Elvera N. Makki, Presiden IABC – Indonesia Chapter, yang juga menjadi host dalam webinar ini menyatakan, peran komunikasi sangat penting untuk menyuarakan aksi-aksi keberlanjutan dan meningkatkan kesadaran masyarakat, juga korporasi lintas sektor untuk bersama-sama berperan aktif dalam mencapai target Net Zero Emission di Indonesia pada tahun 2060 mendatang.
Warsono, Executive Vice President Perencanaan Sistem Ketenagalistrikan, PT PLN (Persero), memaparkan strategi transisi energi dari sektor ketenagalistrikan yang berkelanjutan dan berkeadilan.
“Setiap negara memiliki strategi berbeda dalam transisi energi, tergantung dari kondisi masing-masing negara. Di Indonesia, kami memiliki empat pilar teknologi untuk percepatan pengembangan energi terbarukan dengan skenario pengurangan bertahap penggunaan Batubara,” ungkap Warsono.
Pilar pertama terkait target penambahan kapasitas energi terbarukan sebesar 75% dan energi berbasis gas 25% pada tahun 2040. PLN juga mengupayakan super grid, sebagai pilar kedua, dimana jaringan transmisi dijadikan sebagai enabler yang mengatasi ketidakcocokan antara potensi energi baru dan terbarukan dengan pusat permintaan.
Pilar ketiga menitikberatkan pada penggunaan secara masif penetrasi tenaga surya dan angin pada sistem kelistrikan melalui pembangkit yang fleksibel dan smart grid.
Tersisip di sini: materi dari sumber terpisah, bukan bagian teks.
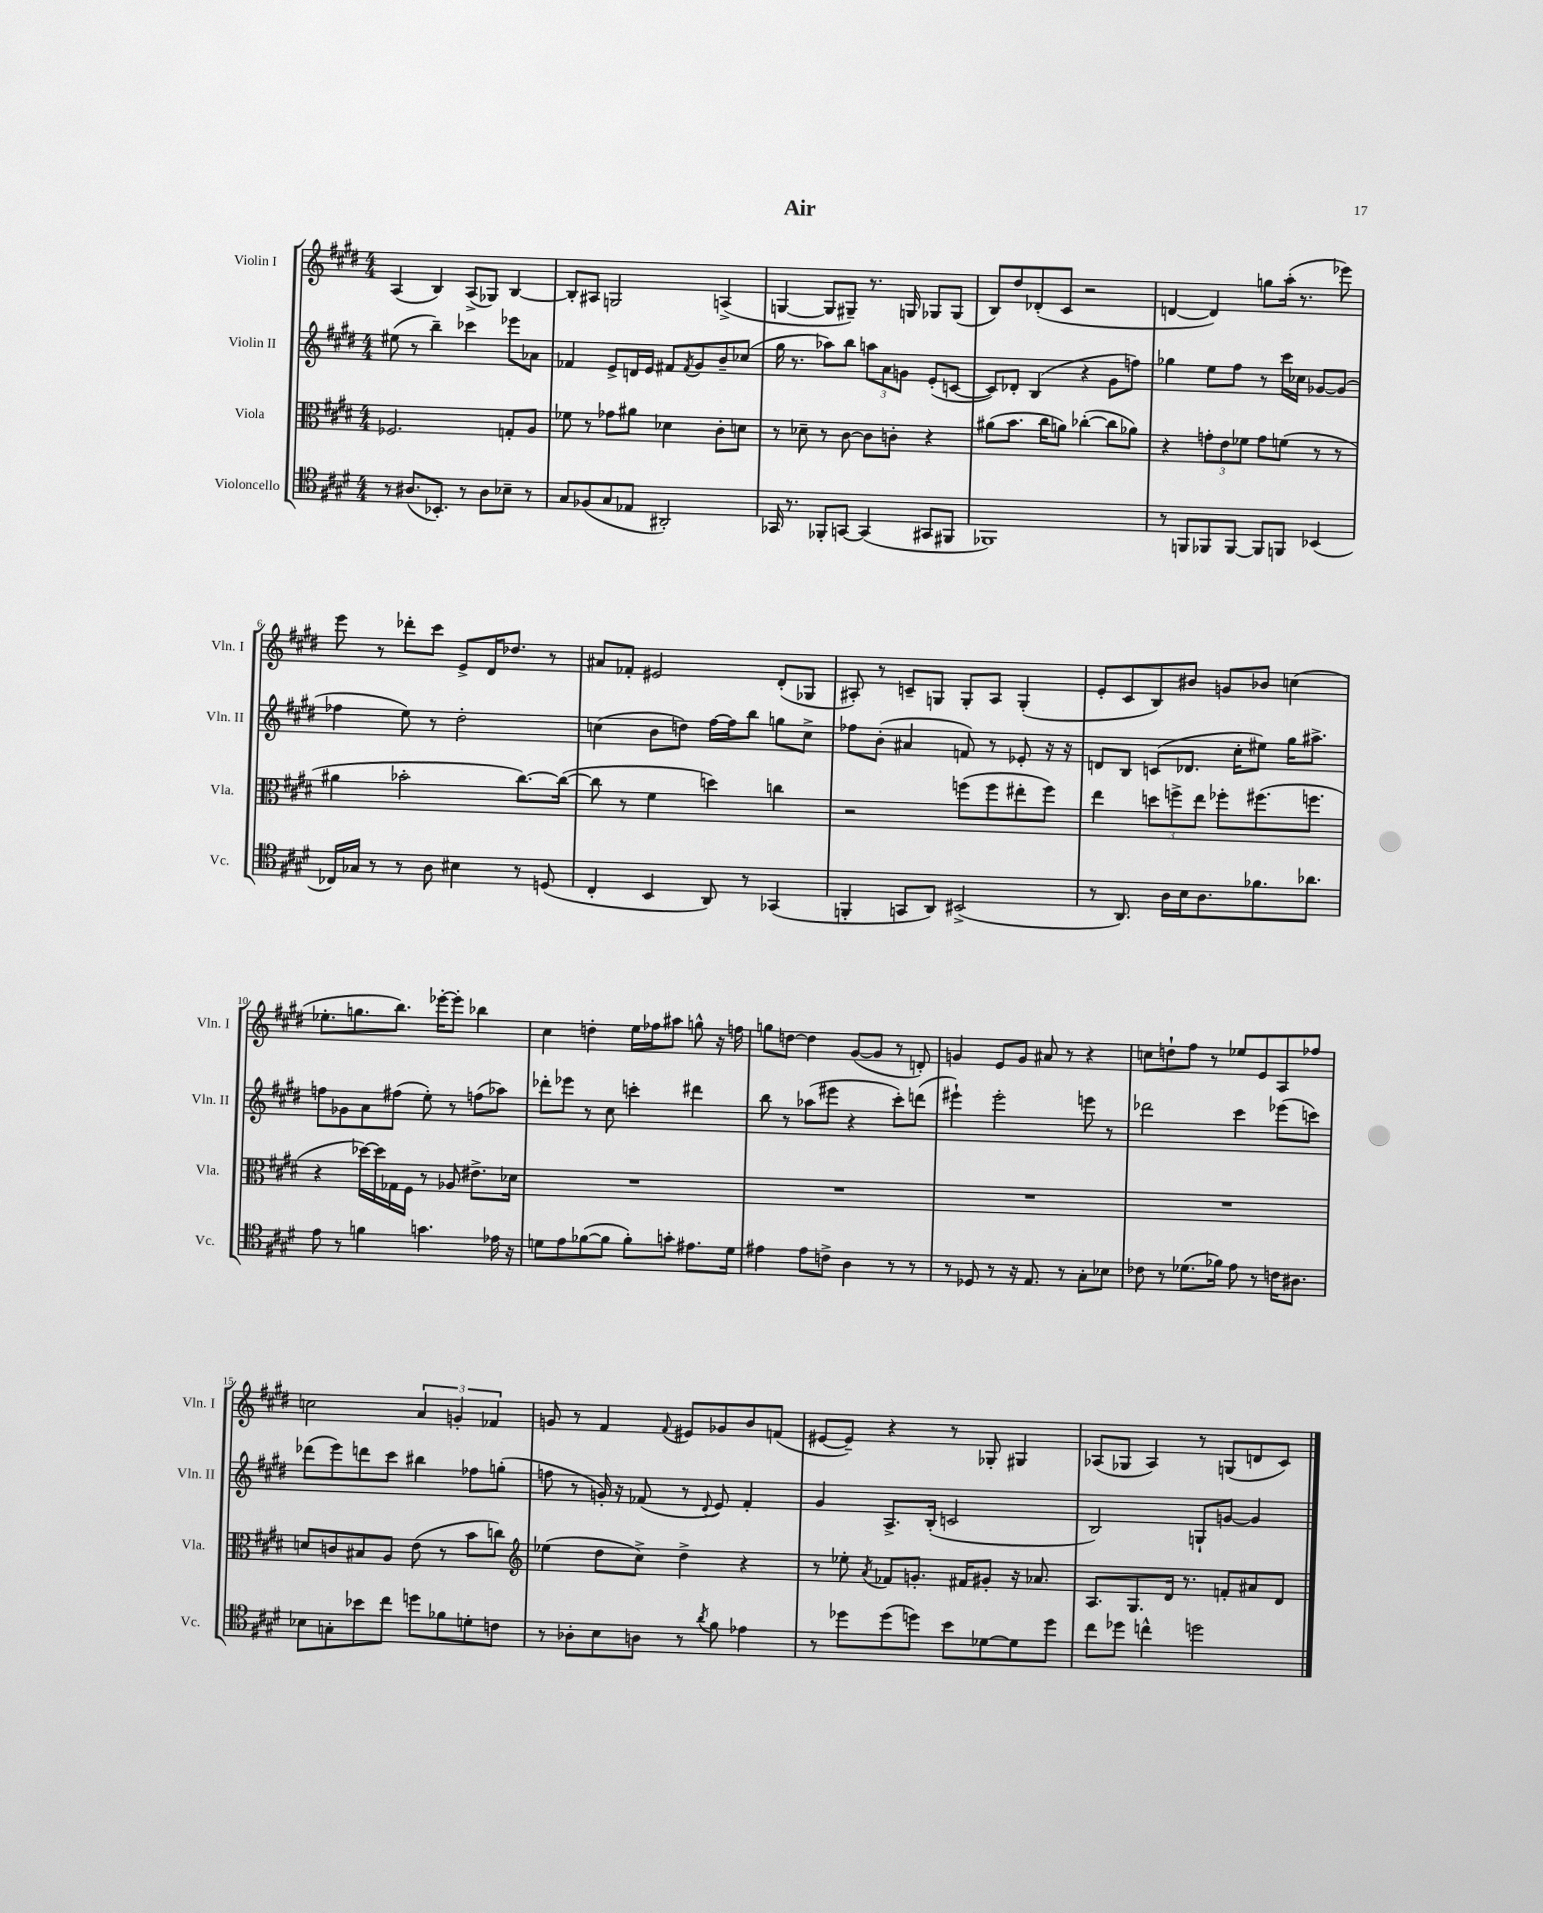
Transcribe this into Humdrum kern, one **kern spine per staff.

**kern	**kern	**kern	**kern
*part4	*part3	*part2	*part1
*staff4	*staff3	*staff2	*staff1
*I"Violoncello	*I"Viola	*I"Violin II	*I"Violin I
*I'Vc.	*I'Vla.	*I'Vln. II	*I'Vln. I
*clefC4	*clefC3	*clefG2	*clefG2
*k[f#c#g#d#]	*k[f#c#g#d#]	*k[f#c#g#d#]	*k[f#c#g#d#]
*M4/4	*M4/4	*M4/4	*M4/4
=1	=1	=1	=1
8r	2.F-X/	(8ee#X\	(4A/
(8.A#X/L	.	8r	.
.	.	4bb~\)	4B/)
8.BB-X'/J)	.	.	.
8r	.	4ccc-X\	(8A^/L
8A#\L	.	.	8G-X/J)
8B-X~\J	8Gn'/L	8eee-X\L	[4B/
8r	8A/J	8a-X\J	.
=2	=2	=2	=2
8G#/L	8f-X\	4f-X/	8B'/L]
(8F-X/	8r	.	8A#X/J
8G#/	8g-X\L	8e^/L	2Gn/
8E-X/J	8a#X\J	16dn/L	.
.	.	16e/JJ	.
2AA#X'/)	4d-X\	8f#X/L	.
.	.	8qf#/	.
.	.	8g#/	.
.	8c#'\L	8b~/	(4An^/
.	8dn\J	(8cc-X/J	.
=3	=3	=3	=3
16GG-X/	8r	16gg#\	[4Gn/
8.r	.	8.r	.
.	8d-X~\	.	.
8FF-X'/L	8r	8aa-X\L)	8G/L]
[8GGn/J	[8c#\	8bb\J	8G#X~/J)
(4GG/]	8c#\L]	12aan\L	8.r
.	.	12a\	.
.	8cn'\J	.	.
.	.	12gn\J	.
.	.	.	16Gn/
8GG#X/L	4r	(8e'/L	8G-X/L
8FF#X/J	.	[8cn/J	(8G-/J
=4	=4	=4	=4
1FF-X)	(8a#X\L	8c/L])	8B/L)
.	8.b\J	8d-X'/J	8dd#/
.	.	(4B/	(8d-X'/
.	16cc#\KL	.	.
.	8an\J)	.	8c#/J
.	([4cc-X'\	4r	2r
.	8cc-\L]	8g#\L	.
.	8a-X\J)	8ffn\J)	.
=5	=5	=5	=5
8r	4r	4gg-X\	[4dn/
8FFn/L	.	.	.
8FF-X/	12gn'\L	8ee\L	4d/])
.	12e\	.	.
[8FF-/J	.	8ff#\J	.
.	12f-X\J	.	.
8FF-/L]	8g\L	8r	8ggn\L
8FFn/J	(8fn\J	16ccc#\LL	(16aa'\Jk
.	.	16cc-X\JJ	8.r
(4BB-X/	8r	[8g-X/L	.
.	8r	(8g-/J]	8eee-X\)
!!LO:LB:g=z
=6	=6	=6	=6
16C-X/LL)	4a#X\	4ff-X\	8eee\
16G-X/JJ	.	.	.
8r	.	.	8r
8r	2b-X'\	8ee\)	8ddd-X'\L
8A\	.	8r	8ccc#\J
4B#X\	.	2dd#'\	8e^/L
.	.	.	16d#/K
.	.	.	8.dd-X/J
8r	[8.cc#\L)	.	.
(8Dn/	.	.	8r
.	(16cc#\Jk_	.	.
=7	=7	=7	=7
4C#'/	8cc#\]	(4ccn\	8a#X/L
.	8r	.	8f-X'/J
4BB/	4f#\	8b\L	2e#X/
.	.	8ddn\J)	.
8AA/)	4ddn\)	[16ff#\LL	.
.	.	16ff#\J]	.
8r	.	8bb\J	.
(4GG-X/	4ccn\	8ggn\L	(8d#'/L
.	.	8cc^\J	8G-X/J
=8	=8	=8	=8
4FFn'/	2r	8ff-X\L	8A#X'/)
.	.	(8b'\J	8r
8GGn/L	.	4a#X/	8cn~/L
8AA/J)	.	.	8Gn/J
(2BB#X^/	(8ffn\L	8fn/)	8G'/L
.	8ff\	8r	8A#/J
.	8ee#X'\	8e-X'/	(4G'/
.	8ff\J)	16r	.
.	.	16r	.
=9	=9	=9	=9
8r	4ee\	8dn/L	8e'/L
8.AA/)	.	8B/J	8c#/
.	12ddn\L	(8cn/L	8B/)
16A\LL	.	.	.
.	12ffn^\	.	.
16B\J	.	8.d-X/J	8b#X/J
.	12ee\J	.	.
8.A\	.	.	.
.	8ff-X'\L	.	8gn/L
.	.	16cc#'\KL	.
8.f-X\	(8.ff#X\	8ee#X\J)	8b-X/J
.	.	16gg#\KL	(4ccn\
8.a-X\J	8.ffn\J	8.aa#X^\J	.
!!LO:LB:g=z
=10	=10	=10	=10
8e\	4r	8ffn\L	8.ee-X'\L
8r	.	8g-X\	.
.	.	.	8.ggn\
4fn\	[16dd-X\LL)	8a\	.
.	16dd-\]	.	.
.	16G-X\	(8ff#X\J	8.bb\J)
.	16F#\JJ	.	.
4.gn\	8r	8ee'\)	.
.	.	.	[16eee-X'\KL
.	8A-X/	8r	8eee-'\J]
.	8.e#X^\L	(8ffn\L	4bb-X\
16e-X\	.	8aa-X\J)	.
16r	16d-X\Jk	.	.
=11	=11	=11	=11
8dn\L	1r	8ddd-X'\L	4cc#\
8e\	.	8eee-X\J	.
([8f-X\	.	8r	4ddn'\
8f-\J]	.	8cc#\	.
8f-'\L)	.	4cccn'\	16ee\LL
.	.	.	16ff-X\J
8gn'\J	.	.	8aa#X\J
8.e#X\L	.	4ddd#X\	8ggn^^\
.	.	.	16r
16d\Jk	.	.	16ffn\
=12	=12	=12	=12
4e#X\	1r	8bb\	8ggn\L
.	.	8r	[8ddn\J
8e#\L	.	(8aa-X\L	4dd\]
8cn^\J	.	8eee#X\J	.
4A\	.	4r	([8g#/L
.	.	.	8g#/J]
8r	.	8ccc#'\L)	8r
8r	.	(8dddn\J	8dn'/)
=13	=13	=13	=13
8r	1r	4eee#X`\)	4gn/
8D-X/	.	.	.
8r	.	2eee#'\	8e/L
16r	.	.	8g/J
8.E/	.	.	.
.	.	.	8a#X/
8r	.	.	8r
8G#'\L	.	8eeen\	4r
8B-X\J	.	8r	.
=14	=14	=14	=14
8c-X\	1r	2ddd-X\	8ccn\L
8r	.	.	8ddn`\
(8.d-X\L	.	.	8ff#\J
.	.	.	8r
16f-X\Jk)	.	.	.
8e\	.	4ccc#\	8ee-X/L
8r	.	.	8e/
16cn\KL	.	(8eee-X\L	8A/
8.A#X\J	.	.	.
.	.	8cccn\J)	8ff-X/J
!!LO:LB:g=z
=15	=15	=15	=15
8B-X\L	8dn/L	(8ddd-X\L	2ccn\
8Gn'\	8cn/	8eee\)	.
8b-X\	8B#X/	8dddn\	.
8cc#\J	8A/J	8ccc#\J	.
8ddn\L	(8e\	4bb#X\	6a/
8f-X\	8r	.	.
.	.	.	6gn'/
8dn'\	8b\L	8ff-X\L	.
.	.	.	6f-X/
8cn\J	8ccn\J)	(8ggn'\J	.
=16	=16	=16	=16
*	*clefG2	*	*
8r	(4ee-X\	8ffn\	8gn/
8A-X'\L	.	8r	8r
8B\	8dd#\L	16gn'/)	4f#/
.	.	16r	.
8An\J	8cc#^\J)	(8f-X/	.
.	.	.	8qqf#/
8r	4dd#^\	8r	8e#X/L
8qa/	.	8qqd#/	.
8f#\	.	8e/)	8g-X/
4e-X\	4r	4f-'/	8b/
.	.	.	(8fn/J
=17	=17	=17	=17
8r	8r	4g#/	[8e#X/L
8dd-X\L	8ee-X'\	.	8e#~/J])
.	8qa/	.	.
(8dd-\	8f-X/L	8.A^/L	4r
8ddn\J)	8.gn'/J	.	.
.	.	(16B'/Jk	.
8b\L	.	2cn/	8r
.	16f#X/KL	.	.
[8d-X\	8g#X'/J	.	8G-X'/
8d-\]	16r	.	4G#X/
.	8.a-X/	.	.
8dd\J	.	.	.
=18	=18	=18	=18
8cc#\L	8.A/L	2B/)	(8A-X/L
8dd-X\J	.	.	8G-X/J
.	8.G#/	.	.
4ccn^^\	.	.	4A-/)
.	16d#/Jk	.	.
.	8.r	.	.
2ddn\	.	8Gn`/L	8r
.	8fn'/L	[8gn/J	(8Gn/L
.	8a#X/	4g/]	8dn/
.	8d#/J	.	8c#/J)
==	==	==	==
*-	*-	*-	*-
Terakhir, pilar green emerging technology, yang memaksimalkan penggunaan penyimpanan, CCS/CCUS, Co-firing Hydroge, Ammonia, dan energi baru seperti nuklir.
Selain itu, Nurdiana Darus, Head of Sustainability & Corporate Affairs, PT Unilever Indonesia menyatakan, “Unilever berkomitmen mencapai target Net Zero Emission pada tahun 2039, dengan aksi nyata dan terukur dalam 9 (sembilan) area di sepanjang rantai bisnis perusahaan di tahapan hingga tahun 2030, termasuk yang berkaitan dengan pemasok, bahan baku, desain kemasan dan penyimpanan, hingga logistik.”
Nurdiana juga menjelaskan target keberlanjutan di masing-masing scope 1, 2, dan 3, yang berfokus pada pengurangan emisi dan dekarbonisasi dari Unilever.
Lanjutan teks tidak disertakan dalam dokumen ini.